Read your post Rachna and I agree wholeheartedly. Things aren't just things – if that were the case I'd probably be hoarding the most expensive of their toys – it's the memories we want to keep. I loved what you said.
I know this feeling sooo well and I so agree with you, Tulika. Yes, we dont look at our children's toys as mere toys but as fond memories that we have had with them.
Sigh! They grow too fast, isn't it?
Hey Tulika, I have been there too. Its tough but then you cannot and should not hold on to things. I created a fictional tale about decluttering toys- Hope you like reading it- http://lifethroughmybioscope.com/toy-story-at-my-home/ and yes, do take clicks of them to keep in memories.
That was such a sweet story. Feeling a little bit inspired to give some away.

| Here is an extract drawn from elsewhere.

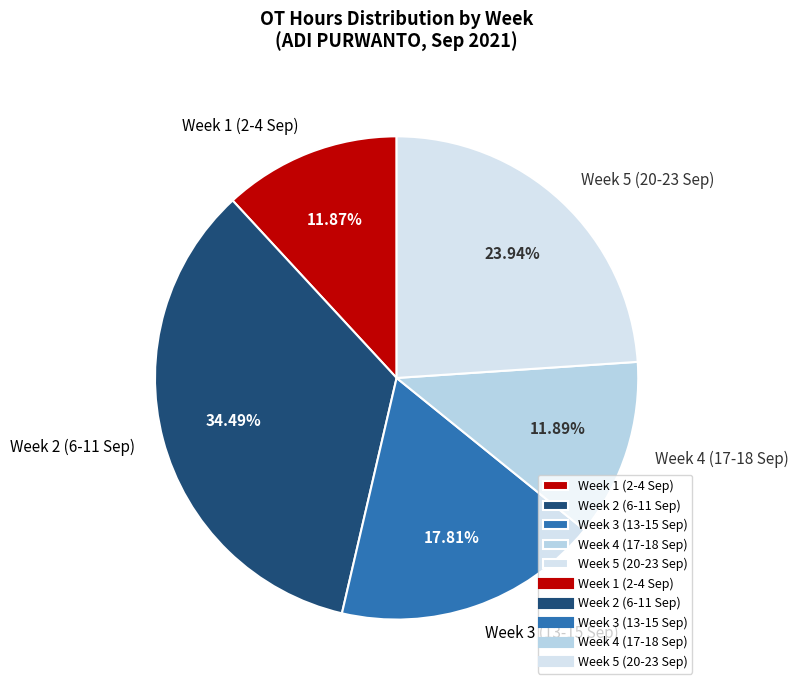

Is the sum of Week 3 (13-15 Sep) and Week 4 (17-18 Sep) greater than half?

No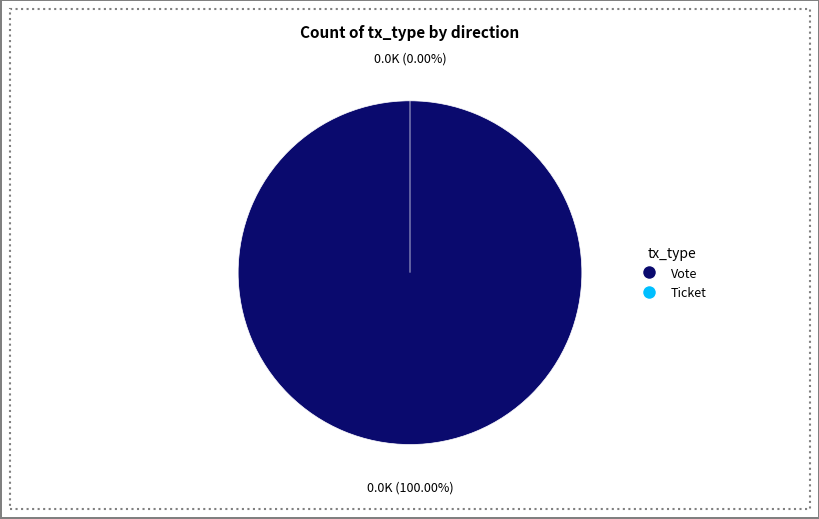

What percentage is the Vote slice, to the nearest percent?

100%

Haha, I admit I haven't heard of parents getting attached to the toys, it's sweet. I miss my toys I had as a kid, it is a special joy to see them when I go back to my hometown…not that I play with them. Their presence is simply pleasing. It almost broke my heart when some lovely ones were given away, but then it would serve better purpose with smaller kids than with me so the sacrifice was worth it.
How come you are so mature about all of this? Hugs to you Darshana.
DO NOT talk about parents being more attached to their children's things. I am going through this with great intensity right now. It IS weird, because I've actually purged quite a bit and sent off at least 80% of the stuff to loving new owners. Yet, that last bit is really tough. Hugs. I know how you feel. What I am doing is taking photos as keepsakes and giving away the things. It works, Tulika. How exciting to see kids crazy about keeping rooms neat! Heheheheh. Enjoy!
That's such a fabulous idea. Yeah pictures would be great.
Yeah it's good to see the kids keeping the room neat – enjoying it while it lasts.
My toddler is not a fond of dolls and would rather play with dolls. If we can keep the kids away of peer pressure and other negative things a little longer, we succeeded as parents 🙂
The thing is once they are older, try as we might, peer pressure does get to them. Which is what makes their baby-days even more precious.
Awww… such a sweet post. I feel the same, but then my OH said I am such a hoarder! lol! #mg
I'm trying hard to get out of the hoarding but it's hard.